::: Given entries :::

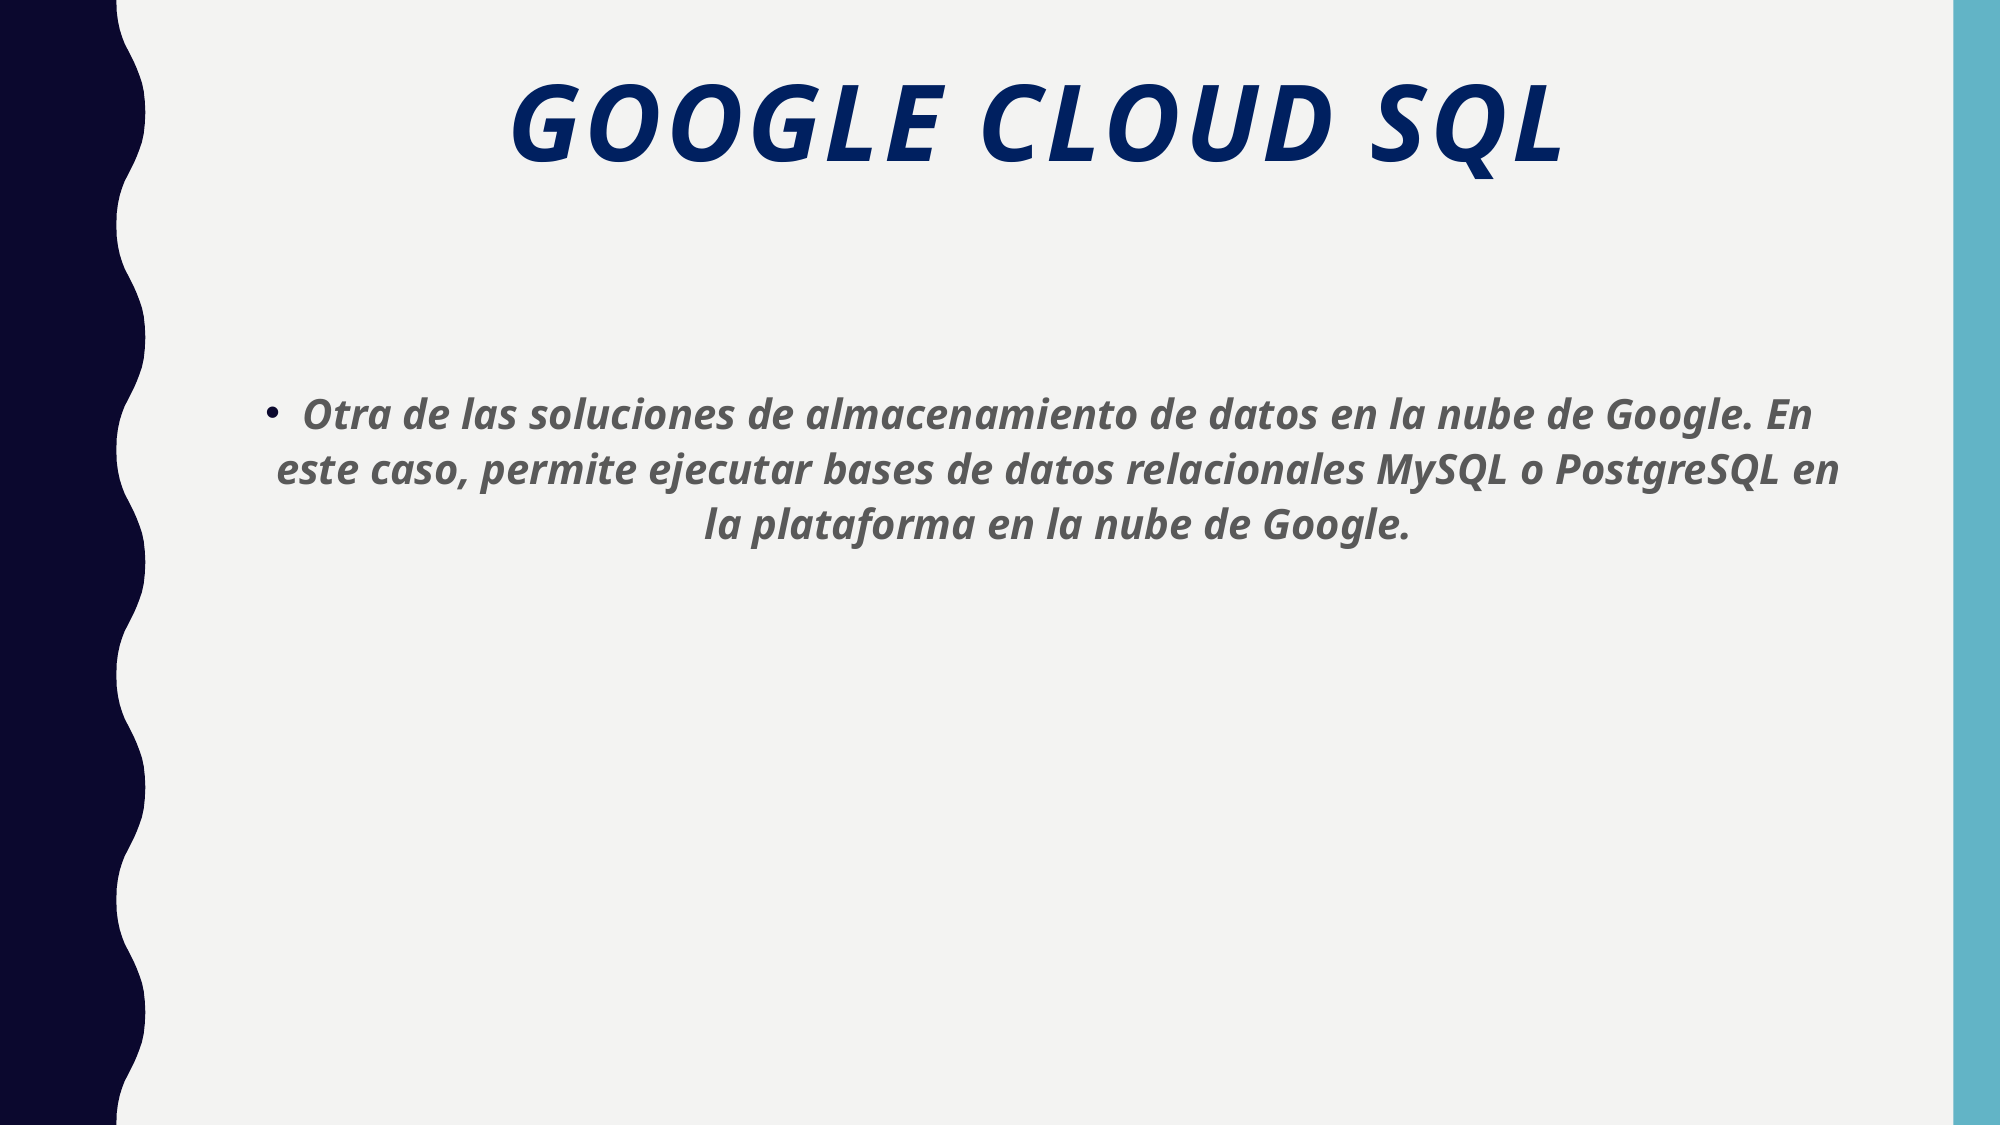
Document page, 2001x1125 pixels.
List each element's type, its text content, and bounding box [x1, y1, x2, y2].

title Google Cloud SQL [205, 62, 1875, 308]
list Otra de las soluciones de almacenamiento de datos en la nube de Google. En este caso, permite ejecutar bases de datos relacionales MySQL o PostgreSQL en la plataforma en la nube de Google. [205, 375, 1875, 965]
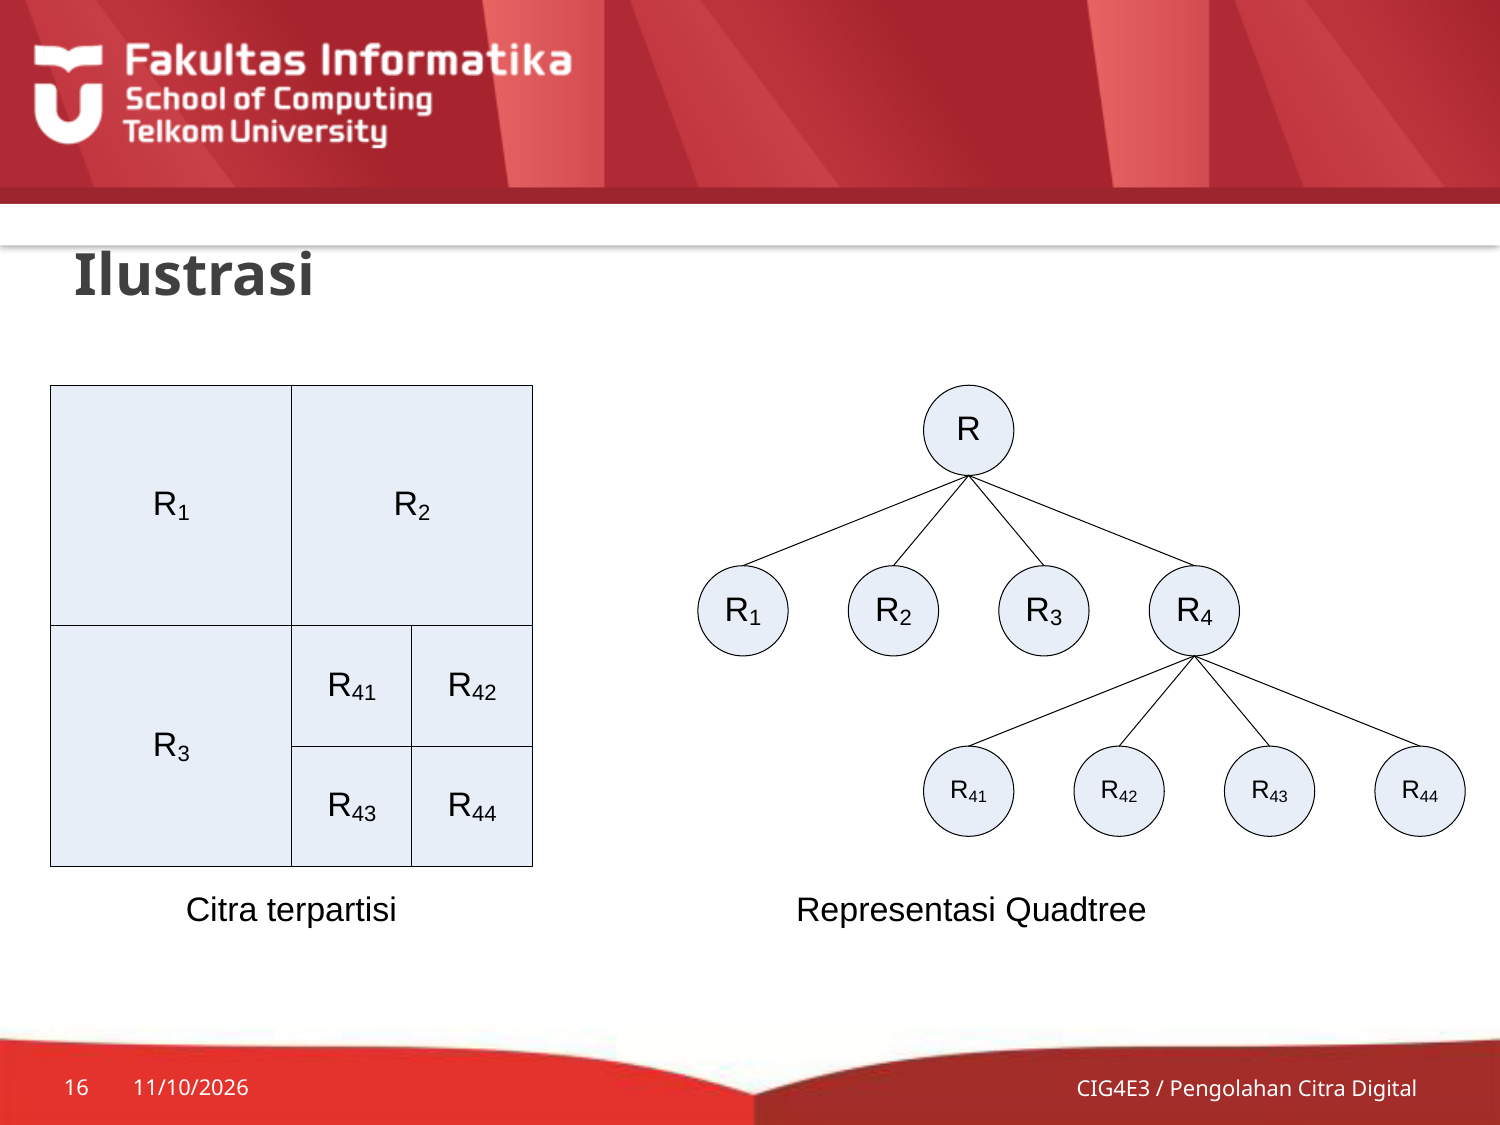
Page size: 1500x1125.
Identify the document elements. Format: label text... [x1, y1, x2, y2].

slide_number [132, 1058, 403, 1119]
title Ilustrasi [59, 219, 1426, 325]
picture [0, 1024, 1500, 1125]
picture [0, 0, 1500, 203]
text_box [45, 379, 1471, 937]
slide_number 16 [63, 1058, 123, 1119]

:::

*What you should do*: From the entries above, output every line exactly and omit any image.

*Result for this task*:
Document page, 2001x1125 pixels.
List each element's type, its text content, and bounding box [x1, y1, x2, y2].

title Google Cloud SQL [205, 62, 1875, 308]
list Otra de las soluciones de almacenamiento de datos en la nube de Google. En este caso, permite ejecutar bases de datos relacionales MySQL o PostgreSQL en la plataforma en la nube de Google. [205, 375, 1875, 965]
Page size: 1500x1125.
Identify the document elements. Format: label text... [x1, y1, x2, y2].

slide_number [132, 1058, 403, 1119]
title Ilustrasi [59, 219, 1426, 325]
picture [0, 1024, 1500, 1125]
picture [0, 0, 1500, 203]
text_box [45, 379, 1471, 937]
slide_number 16 [63, 1058, 123, 1119]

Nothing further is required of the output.